I also wonder... clearly God has made me to be one who has now been conditioned to endure great trial. For some, trial is weeds in the lawn; for some a withering lawn. For others it is someone uprooting the lawn with their 4 wheel drive; and for others it is the atomic bomb dropped in their front yard. So i wonder, is this the calm before the storm? Not that i think God is out to get me, but He has clearly shown Himself in my suffering. And although i fail at it miserably, i've learned to suffer gracefully (showing His grace and strength, not mine). Ha! So now struggling in my faith with the absence of trial it itself a trial! Ha, ha - oh God, You slay me.

I believe Lord,
help my unbelief.
So guess i await the end of this book. Job received so much more than he began with and Peter was pretty much sifted like wheat. Regardless of what happens in the book God is writing about me, i know the end of the story: Christ returns and saves His children.
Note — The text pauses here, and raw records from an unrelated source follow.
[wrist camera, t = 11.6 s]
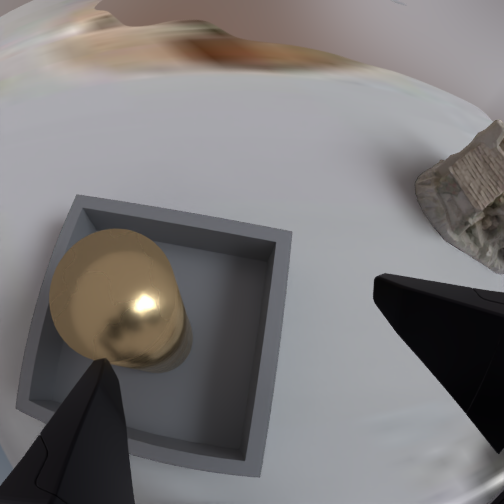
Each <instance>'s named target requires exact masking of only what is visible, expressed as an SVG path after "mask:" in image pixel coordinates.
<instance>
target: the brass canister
mask: <svg viewBox="0 0 504 504" xmlns="http://www.w3.org/2000/svg"><path fill="white" fill-rule="evenodd" d="M49 305H50V312H51V316H52V320H53V322H54V325H55V327H56V329H57V331H58V333H59V335H60V336H61V337H62V339H63V340H64V341H65V342H66V343H67V344H68V346H69V347H71V348H72V349H73V350H74V351H76V352H77V353H79V354H81V355H82V356H84V357H87V358H89V359H92V360H96V359H101V358H107V359H108V360H109V362H110V364H113V365H117V366H122V367H126V368H131V369H136V370H141V371H146V372H151V373H164V372H168V371H171V370H173V369H175V368H177V367H178V366H179V365H181V364H182V363H183V362H184V361H185V359H186V358H187V356H188V355H189V353H190V350H191V347H192V342H193V333H192V328H191V324H190V322H189V319H188V316H187V313H186V310H185V307H184V304H183V301H182V298H181V295H180V292H179V288H178V285H177V282H176V279H175V276H174V273H173V270H172V267H171V265H170V262H169V260H168V259H167V257H166V255H165V254H164V252H163V251H162V250H161V249H160V248H159V247H158V246H157V245H156V244H155V243H154V242H153V241H152V240H150V239H149V238H147V237H146V236H144V235H142V234H140V233H137V232H135V231H131V230H127V229H106V230H101V231H98V232H95V233H92V234H90V235H88V236H86V237H84V238H82V239H81V240H79V241H78V242H77V243H75V244H74V245H73V246H72V247H71V248H70V249H69V250H68V251H67V252H66V253H65V255H64V256H63V257H62V259H61V260H60V262H59V264H58V266H57V267H56V269H55V272H54V275H53V277H52V281H51V285H50V292H49Z"/></svg>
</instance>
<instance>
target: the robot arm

In that i rest.

Trials: 1) [peirasmos] meant to fail, usually from Satan
2) [dokimion] reveals value, test from God
(we don't get to know which type of trial happens when)
3) [hypomenes] steadfast endurance

1 Peter 1:6
6In this you greatly rejoice, even though now for a little while, if necessary, you have been distressed (grieved) by various trials, 7so that the proof [dokimion] of your faith,... may be found to result in praise and glory and honor (worship words) at the revelation of Jesus Christ;


James 1:2-3

2Consider it all joy, my brethren, when you encounter various trials [peirasmos], 3knowing that the testing [dokimion] of your faith produces endurance [hypomenes].